YOUR TASK
All of the data below needs to be set down again, exactly as shown.
********
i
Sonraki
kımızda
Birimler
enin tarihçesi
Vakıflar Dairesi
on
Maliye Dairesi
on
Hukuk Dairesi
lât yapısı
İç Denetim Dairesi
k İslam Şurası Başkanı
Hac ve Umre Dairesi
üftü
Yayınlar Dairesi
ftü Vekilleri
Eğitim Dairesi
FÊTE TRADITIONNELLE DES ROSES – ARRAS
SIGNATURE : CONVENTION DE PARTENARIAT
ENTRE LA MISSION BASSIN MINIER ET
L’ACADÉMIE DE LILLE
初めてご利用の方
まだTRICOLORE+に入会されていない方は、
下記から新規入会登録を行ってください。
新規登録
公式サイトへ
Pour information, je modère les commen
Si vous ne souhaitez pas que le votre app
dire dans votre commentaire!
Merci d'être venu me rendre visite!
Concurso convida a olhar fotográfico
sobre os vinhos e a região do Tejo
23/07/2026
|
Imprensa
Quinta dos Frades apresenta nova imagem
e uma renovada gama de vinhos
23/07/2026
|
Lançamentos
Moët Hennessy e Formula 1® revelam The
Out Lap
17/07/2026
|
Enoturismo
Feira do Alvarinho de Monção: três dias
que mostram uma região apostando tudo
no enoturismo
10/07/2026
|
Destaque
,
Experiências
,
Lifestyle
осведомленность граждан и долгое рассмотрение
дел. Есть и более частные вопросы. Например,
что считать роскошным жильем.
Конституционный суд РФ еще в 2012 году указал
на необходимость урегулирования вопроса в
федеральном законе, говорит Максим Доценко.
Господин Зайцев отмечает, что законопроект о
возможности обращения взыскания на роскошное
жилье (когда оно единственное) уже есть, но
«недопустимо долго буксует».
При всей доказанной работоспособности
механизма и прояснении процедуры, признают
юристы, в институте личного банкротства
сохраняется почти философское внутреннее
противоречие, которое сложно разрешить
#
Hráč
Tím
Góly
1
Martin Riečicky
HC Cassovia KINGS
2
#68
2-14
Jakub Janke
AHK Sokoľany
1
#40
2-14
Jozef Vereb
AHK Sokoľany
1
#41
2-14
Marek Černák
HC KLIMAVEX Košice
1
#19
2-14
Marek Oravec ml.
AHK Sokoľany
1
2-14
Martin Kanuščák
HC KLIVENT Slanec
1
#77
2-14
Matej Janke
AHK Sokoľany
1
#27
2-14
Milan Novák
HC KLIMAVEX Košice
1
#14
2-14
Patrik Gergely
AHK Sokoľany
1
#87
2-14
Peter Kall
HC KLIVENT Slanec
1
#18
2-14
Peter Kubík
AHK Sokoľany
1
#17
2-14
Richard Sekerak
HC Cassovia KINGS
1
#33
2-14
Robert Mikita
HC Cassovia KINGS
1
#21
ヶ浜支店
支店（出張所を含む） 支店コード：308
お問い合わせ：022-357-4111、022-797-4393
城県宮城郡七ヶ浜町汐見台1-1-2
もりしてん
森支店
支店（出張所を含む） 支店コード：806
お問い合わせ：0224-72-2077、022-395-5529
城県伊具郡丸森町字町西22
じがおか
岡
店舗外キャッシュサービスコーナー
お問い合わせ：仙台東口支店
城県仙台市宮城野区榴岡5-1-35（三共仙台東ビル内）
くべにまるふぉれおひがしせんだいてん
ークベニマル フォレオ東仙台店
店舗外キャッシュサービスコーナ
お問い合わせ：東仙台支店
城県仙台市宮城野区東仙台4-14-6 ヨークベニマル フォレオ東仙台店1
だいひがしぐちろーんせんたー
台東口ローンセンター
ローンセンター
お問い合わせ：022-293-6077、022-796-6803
********
RESULT
i
Sonraki
kımızda
Birimler
enin tarihçesi
Vakıflar Dairesi
on
Maliye Dairesi
on
Hukuk Dairesi
lât yapısı
İç Denetim Dairesi
k İslam Şurası Başkanı
Hac ve Umre Dairesi
üftü
Yayınlar Dairesi
ftü Vekilleri
Eğitim Dairesi
FÊTE TRADITIONNELLE DES ROSES – ARRAS
SIGNATURE : CONVENTION DE PARTENARIAT
ENTRE LA MISSION BASSIN MINIER ET
L’ACADÉMIE DE LILLE
初めてご利用の方
まだTRICOLORE+に入会されていない方は、
下記から新規入会登録を行ってください。
新規登録
公式サイトへ
Pour information, je modère les commen
Si vous ne souhaitez pas que le votre app
dire dans votre commentaire!
Merci d'être venu me rendre visite!
Concurso convida a olhar fotográfico
sobre os vinhos e a região do Tejo
23/07/2026
|
Imprensa
Quinta dos Frades apresenta nova imagem
e uma renovada gama de vinhos
23/07/2026
|
Lançamentos
Moët Hennessy e Formula 1® revelam The
Out Lap
17/07/2026
|
Enoturismo
Feira do Alvarinho de Monção: três dias
que mostram uma região apostando tudo
no enoturismo
10/07/2026
|
Destaque
,
Experiências
,
Lifestyle
осведомленность граждан и долгое рассмотрение
дел. Есть и более частные вопросы. Например,
что считать роскошным жильем.
Конституционный суд РФ еще в 2012 году указал
на необходимость урегулирования вопроса в
федеральном законе, говорит Максим Доценко.
Господин Зайцев отмечает, что законопроект о
возможности обращения взыскания на роскошное
жилье (когда оно единственное) уже есть, но
«недопустимо долго буксует».
При всей доказанной работоспособности
механизма и прояснении процедуры, признают
юристы, в институте личного банкротства
сохраняется почти философское внутреннее
противоречие, которое сложно разрешить
#
Hráč
Tím
Góly
1
Martin Riečicky
HC Cassovia KINGS
2
#68
2-14
Jakub Janke
AHK Sokoľany
1
#40
2-14
Jozef Vereb
AHK Sokoľany
1
#41
2-14
Marek Černák
HC KLIMAVEX Košice
1
#19
2-14
Marek Oravec ml.
AHK Sokoľany
1
2-14
Martin Kanuščák
HC KLIVENT Slanec
1
#77
2-14
Matej Janke
AHK Sokoľany
1
#27
2-14
Milan Novák
HC KLIMAVEX Košice
1
#14
2-14
Patrik Gergely
AHK Sokoľany
1
#87
2-14
Peter Kall
HC KLIVENT Slanec
1
#18
2-14
Peter Kubík
AHK Sokoľany
1
#17
2-14
Richard Sekerak
HC Cassovia KINGS
1
#33
2-14
Robert Mikita
HC Cassovia KINGS
1
#21
ヶ浜支店
支店（出張所を含む） 支店コード：308
お問い合わせ：022-357-4111、022-797-4393
城県宮城郡七ヶ浜町汐見台1-1-2
もりしてん
森支店
支店（出張所を含む） 支店コード：806
お問い合わせ：0224-72-2077、022-395-5529
城県伊具郡丸森町字町西22
じがおか
岡
店舗外キャッシュサービスコーナー
お問い合わせ：仙台東口支店
城県仙台市宮城野区榴岡5-1-35（三共仙台東ビル内）
くべにまるふぉれおひがしせんだいてん
ークベニマル フォレオ東仙台店
店舗外キャッシュサービスコーナ
お問い合わせ：東仙台支店
城県仙台市宮城野区東仙台4-14-6 ヨークベニマル フォレオ東仙台店1
だいひがしぐちろーんせんたー
台東口ローンセンター
ローンセンター
お問い合わせ：022-293-6077、022-796-6803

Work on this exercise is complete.